*Text provided*
--------------------------------------------------
Getting Useful Ideas

Many companies have a process for submitting ideas, but very few have a way of working that produces great results. What matters is what ideas get implemented and what the business impact is. If you only measure the number of ideas implemented and their business case, you will miss out on the potential, and you might be easily satisfied because you don’t have a reference point for what it should be. When it comes to ideas, there is merit in the quantity because it indicates how many brains are engaged in the process. Measuring quantity per function and geographical unit is a good early indicator of innovation eagerness. When you split it up by unit you can easily see if e.g. the sales people don’t submit many ideas, and you can easily dive into that specific function or region to understand why they don’t participate, and then take appropriate action to encourage new ideas.

Companies often discuss whether there should be either a continuous general idea process or idea challenges, or competitions where you rally ideas around one or a few themes for a short period of time. It is not an either/or question; rather you should start out with challenges that are timebound. This requires clear goal-setting by management and inspires people to dig deep for ideas that also meet management demands. Putting the ideas into practice is also easier to organize professionally, since the process can be assigned as a project rather than including it in someone’s job description. After running a number of these challenges it makes sense to resource the process properly and create more general continuous idea sourcing. Running idea challenges has a long history – back in 1809 Napoleon set the challenge of how to preserve food for the army, and rewarded the inventor of the ‘tin can’.

Idea Development

Ideas are usually raw. Using a metaphor related to diamonds, you don’t know if you have a real gem in your hands before it has been cut and polished. There are different ways of doing this, but what we find is that, by collecting a variety of ideas and people in the room at the same time, together with a good facilitator, we create the best concepting approach. You can set a clear objective for a concepting workshop (e.g. developing a new product X for customer segment Y) and find ideas that would help in developing this product X, or you can have a more “let’s see what we could innovate” approach and let the workshop be about exploring completely new ideas. In practice, idea concepting can be started online with good tools. People get to know the existing ideas online, and discussing and further developing them is a fruitful practice if the organizational culture supports it. It also makes it easier to filter out and prepare for face-to-face concepting workshops. When ideas and people are collided with each other, it can be like a nuclear reaction. Many atoms don’t interact with each other, but some form great compounds, and really good ideas combined with the right people can create a critical chain reaction for the company.
--------------------------------------------------
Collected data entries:
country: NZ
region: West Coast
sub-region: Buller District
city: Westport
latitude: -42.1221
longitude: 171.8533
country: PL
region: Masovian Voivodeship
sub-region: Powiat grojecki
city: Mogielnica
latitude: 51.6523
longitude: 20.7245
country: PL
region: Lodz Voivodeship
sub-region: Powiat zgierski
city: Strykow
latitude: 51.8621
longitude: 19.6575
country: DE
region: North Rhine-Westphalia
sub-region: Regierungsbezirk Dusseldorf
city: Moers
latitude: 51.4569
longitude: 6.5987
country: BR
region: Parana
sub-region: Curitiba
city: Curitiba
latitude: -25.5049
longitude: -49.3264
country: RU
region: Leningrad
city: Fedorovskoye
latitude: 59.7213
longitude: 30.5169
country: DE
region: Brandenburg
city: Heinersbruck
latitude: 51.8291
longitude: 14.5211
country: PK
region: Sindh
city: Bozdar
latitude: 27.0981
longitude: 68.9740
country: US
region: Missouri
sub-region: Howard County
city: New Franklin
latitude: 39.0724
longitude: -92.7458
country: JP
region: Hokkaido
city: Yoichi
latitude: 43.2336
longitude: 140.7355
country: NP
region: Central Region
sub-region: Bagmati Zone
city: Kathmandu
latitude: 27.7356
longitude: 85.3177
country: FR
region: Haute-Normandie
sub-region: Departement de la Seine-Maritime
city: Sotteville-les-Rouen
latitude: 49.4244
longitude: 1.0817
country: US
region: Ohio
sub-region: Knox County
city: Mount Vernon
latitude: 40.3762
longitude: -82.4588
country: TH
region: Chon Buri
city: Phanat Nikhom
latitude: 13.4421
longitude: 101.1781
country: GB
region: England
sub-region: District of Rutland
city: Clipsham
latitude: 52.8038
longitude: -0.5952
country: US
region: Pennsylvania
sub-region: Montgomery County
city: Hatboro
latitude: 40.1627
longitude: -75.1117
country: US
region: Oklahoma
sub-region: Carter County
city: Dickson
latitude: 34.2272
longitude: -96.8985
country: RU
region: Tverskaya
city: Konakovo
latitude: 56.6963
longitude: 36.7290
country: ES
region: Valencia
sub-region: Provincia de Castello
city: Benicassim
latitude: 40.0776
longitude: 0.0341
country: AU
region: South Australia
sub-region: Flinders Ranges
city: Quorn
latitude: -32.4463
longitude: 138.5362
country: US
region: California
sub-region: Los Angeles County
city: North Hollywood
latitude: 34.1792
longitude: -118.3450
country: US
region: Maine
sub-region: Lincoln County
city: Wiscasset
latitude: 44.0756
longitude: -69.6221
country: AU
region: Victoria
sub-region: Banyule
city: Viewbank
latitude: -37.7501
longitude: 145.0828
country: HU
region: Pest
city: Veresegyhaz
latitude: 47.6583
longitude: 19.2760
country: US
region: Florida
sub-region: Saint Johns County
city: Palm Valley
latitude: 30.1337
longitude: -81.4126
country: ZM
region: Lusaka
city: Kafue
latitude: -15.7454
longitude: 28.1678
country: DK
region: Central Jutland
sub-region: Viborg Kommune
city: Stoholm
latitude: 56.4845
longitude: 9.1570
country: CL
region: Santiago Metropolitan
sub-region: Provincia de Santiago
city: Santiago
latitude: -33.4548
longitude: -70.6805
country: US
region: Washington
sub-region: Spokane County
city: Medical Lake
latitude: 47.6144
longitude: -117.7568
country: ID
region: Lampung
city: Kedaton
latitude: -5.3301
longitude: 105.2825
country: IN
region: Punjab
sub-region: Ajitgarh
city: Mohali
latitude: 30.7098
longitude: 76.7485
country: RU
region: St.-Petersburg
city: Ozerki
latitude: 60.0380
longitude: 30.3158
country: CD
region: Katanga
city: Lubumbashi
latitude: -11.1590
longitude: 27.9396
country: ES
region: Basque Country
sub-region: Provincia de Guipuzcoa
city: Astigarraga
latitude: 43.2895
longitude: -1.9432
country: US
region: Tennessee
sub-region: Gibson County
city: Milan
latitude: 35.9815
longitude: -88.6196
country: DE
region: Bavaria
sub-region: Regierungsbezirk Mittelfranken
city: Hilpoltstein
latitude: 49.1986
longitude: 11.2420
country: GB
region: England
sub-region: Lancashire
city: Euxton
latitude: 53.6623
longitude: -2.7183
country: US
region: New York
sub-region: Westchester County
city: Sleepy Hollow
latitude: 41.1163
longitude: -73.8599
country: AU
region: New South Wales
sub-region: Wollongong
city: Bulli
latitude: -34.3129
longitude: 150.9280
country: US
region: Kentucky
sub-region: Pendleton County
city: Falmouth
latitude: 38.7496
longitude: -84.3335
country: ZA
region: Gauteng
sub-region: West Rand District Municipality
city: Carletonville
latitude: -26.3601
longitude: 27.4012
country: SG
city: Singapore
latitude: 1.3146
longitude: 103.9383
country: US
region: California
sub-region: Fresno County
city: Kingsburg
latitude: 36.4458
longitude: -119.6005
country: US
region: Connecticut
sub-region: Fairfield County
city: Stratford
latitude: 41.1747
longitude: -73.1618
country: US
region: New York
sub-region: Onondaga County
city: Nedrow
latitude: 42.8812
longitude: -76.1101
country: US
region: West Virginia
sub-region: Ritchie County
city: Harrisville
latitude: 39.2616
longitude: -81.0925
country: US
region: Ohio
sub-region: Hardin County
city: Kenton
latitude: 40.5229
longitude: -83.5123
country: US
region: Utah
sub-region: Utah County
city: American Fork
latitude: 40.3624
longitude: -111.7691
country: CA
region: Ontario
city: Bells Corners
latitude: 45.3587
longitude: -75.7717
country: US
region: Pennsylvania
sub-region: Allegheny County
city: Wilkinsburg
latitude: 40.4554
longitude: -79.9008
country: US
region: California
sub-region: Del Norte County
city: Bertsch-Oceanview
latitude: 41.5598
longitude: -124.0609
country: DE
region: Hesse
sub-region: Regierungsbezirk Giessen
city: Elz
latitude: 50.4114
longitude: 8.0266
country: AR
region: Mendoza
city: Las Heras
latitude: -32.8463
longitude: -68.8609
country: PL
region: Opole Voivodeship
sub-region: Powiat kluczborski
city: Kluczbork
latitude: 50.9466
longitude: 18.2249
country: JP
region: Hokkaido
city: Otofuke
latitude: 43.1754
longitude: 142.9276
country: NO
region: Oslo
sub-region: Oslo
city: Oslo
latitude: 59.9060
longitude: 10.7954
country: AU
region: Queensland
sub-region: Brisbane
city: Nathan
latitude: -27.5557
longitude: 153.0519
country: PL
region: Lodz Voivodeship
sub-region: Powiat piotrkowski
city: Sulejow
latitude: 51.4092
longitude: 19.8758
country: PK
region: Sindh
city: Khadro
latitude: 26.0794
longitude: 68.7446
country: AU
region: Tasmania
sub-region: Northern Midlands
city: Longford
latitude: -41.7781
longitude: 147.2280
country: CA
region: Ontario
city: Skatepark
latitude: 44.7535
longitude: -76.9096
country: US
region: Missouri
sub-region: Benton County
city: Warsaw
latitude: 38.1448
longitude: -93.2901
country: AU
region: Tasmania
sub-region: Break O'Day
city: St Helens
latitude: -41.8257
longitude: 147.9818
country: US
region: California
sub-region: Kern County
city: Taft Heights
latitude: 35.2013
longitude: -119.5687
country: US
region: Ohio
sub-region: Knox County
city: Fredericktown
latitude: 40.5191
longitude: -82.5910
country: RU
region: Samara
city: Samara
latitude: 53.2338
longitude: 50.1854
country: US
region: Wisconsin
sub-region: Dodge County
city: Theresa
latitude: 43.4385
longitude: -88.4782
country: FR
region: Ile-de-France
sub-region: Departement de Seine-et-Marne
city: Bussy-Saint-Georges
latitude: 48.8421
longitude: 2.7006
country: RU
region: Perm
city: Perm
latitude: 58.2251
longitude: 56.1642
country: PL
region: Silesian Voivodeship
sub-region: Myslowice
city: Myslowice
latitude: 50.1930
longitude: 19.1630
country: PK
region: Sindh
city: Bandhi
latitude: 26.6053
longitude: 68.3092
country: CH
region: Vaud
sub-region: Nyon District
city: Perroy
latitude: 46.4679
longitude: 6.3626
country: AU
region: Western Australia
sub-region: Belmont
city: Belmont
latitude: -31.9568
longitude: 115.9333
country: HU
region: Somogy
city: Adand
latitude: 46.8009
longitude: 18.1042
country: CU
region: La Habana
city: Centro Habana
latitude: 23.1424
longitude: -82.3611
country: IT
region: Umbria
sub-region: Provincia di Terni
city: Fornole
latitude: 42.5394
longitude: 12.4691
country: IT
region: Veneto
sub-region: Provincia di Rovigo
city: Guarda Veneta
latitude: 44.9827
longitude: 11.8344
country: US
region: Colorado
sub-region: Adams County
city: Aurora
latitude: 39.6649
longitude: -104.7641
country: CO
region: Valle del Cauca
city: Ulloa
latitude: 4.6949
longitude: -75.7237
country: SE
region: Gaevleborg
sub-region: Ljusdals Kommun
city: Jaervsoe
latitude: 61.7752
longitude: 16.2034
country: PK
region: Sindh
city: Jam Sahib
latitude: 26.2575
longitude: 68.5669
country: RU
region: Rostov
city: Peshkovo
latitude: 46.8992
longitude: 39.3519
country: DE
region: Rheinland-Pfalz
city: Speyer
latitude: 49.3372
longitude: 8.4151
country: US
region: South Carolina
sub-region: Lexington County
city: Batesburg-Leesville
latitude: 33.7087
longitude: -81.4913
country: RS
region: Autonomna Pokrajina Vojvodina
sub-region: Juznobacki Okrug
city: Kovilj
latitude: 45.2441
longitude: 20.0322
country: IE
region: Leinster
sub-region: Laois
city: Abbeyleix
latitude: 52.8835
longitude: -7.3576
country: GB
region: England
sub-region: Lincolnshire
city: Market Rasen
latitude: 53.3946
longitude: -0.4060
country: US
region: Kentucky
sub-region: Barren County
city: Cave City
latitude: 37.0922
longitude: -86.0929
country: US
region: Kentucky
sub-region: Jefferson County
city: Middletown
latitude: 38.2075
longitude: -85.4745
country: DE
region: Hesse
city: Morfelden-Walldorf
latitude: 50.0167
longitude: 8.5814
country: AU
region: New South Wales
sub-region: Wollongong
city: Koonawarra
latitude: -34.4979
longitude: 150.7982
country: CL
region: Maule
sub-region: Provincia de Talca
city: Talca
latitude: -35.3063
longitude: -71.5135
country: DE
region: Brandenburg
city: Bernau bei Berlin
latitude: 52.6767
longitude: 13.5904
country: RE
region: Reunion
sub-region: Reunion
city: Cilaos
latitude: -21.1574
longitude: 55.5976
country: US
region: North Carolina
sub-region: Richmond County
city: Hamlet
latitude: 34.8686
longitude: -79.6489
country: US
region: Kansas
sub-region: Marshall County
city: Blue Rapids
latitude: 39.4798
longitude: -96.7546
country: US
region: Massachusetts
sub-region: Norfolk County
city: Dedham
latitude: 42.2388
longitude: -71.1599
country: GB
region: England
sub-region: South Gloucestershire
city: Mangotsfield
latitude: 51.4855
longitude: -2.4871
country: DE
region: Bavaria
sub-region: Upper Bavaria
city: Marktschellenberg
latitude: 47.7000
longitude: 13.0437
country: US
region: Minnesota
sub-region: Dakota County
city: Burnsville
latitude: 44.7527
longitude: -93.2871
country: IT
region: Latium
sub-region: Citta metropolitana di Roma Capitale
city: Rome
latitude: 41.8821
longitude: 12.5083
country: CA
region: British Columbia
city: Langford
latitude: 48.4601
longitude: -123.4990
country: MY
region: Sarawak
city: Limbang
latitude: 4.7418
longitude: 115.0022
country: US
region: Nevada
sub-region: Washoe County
--------------------------------------------------
*Exercise tasks*
A: According to the text on getting and developing ideas, in what year did Napoleon set his challenge on preserving food for the army?
B: Extend the text on getting and developing ideas with the next part.

*Answers in order*
A: 1809

B:
Idea Process Discipline

Very few companies have only one idea process. Most have several ways ideas are handled, often depending on who submits it. Typically anyone in management can just raise their idea and push it through outside of the official idea handling process. This creates a challenge for the innovation process – should you insist on every idea going through the official process, or should you allow ideas to enter freely at any point? The challenge of having official and unofficial ways is that the official way gets diluted when people in leadership positions circumvent it. This often also leads to an undesirable situation in which the official process ideas are more like 2nd class ideas. There is always a need to be able to insert new ideas during the process, as the whole point of idea concepting is to further develop and get new ideas. However, to avoid the dilution of the official process, leaders should be strongly encouraged to use the official process, and no ideas should initially be taken up for discussion as new ideas unless they have been submitted through the official process. However, you can come up with lots of new ideas in the idea development workshops if you wish, and, at every decision-making point, management can have their say about these ideas.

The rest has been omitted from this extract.